[Transcribed page contents]
++++++++++
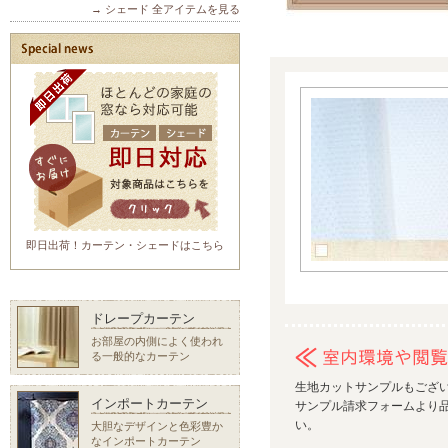
→ シェード 全アイテムを見る
即日出荷！カーテン・シェードはこちら
ドレープカーテン
お部屋の内側によく使われ
る一般的なカーテン
生地カットサンプルもござ
インポートカーテン
サンプル請求フォームより品
い。
大胆なデザインと色彩豊か
なインポートカーテン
++++++++++
## Exercise goal
Reproduce each entry precisely. Leave the pictures out.

## Written reply
→ シェード 全アイテムを見る
即日出荷！カーテン・シェードはこちら
ドレープカーテン
お部屋の内側によく使われ
る一般的なカーテン
生地カットサンプルもござ
インポートカーテン
サンプル請求フォームより品
い。
大胆なデザインと色彩豊か
なインポートカーテン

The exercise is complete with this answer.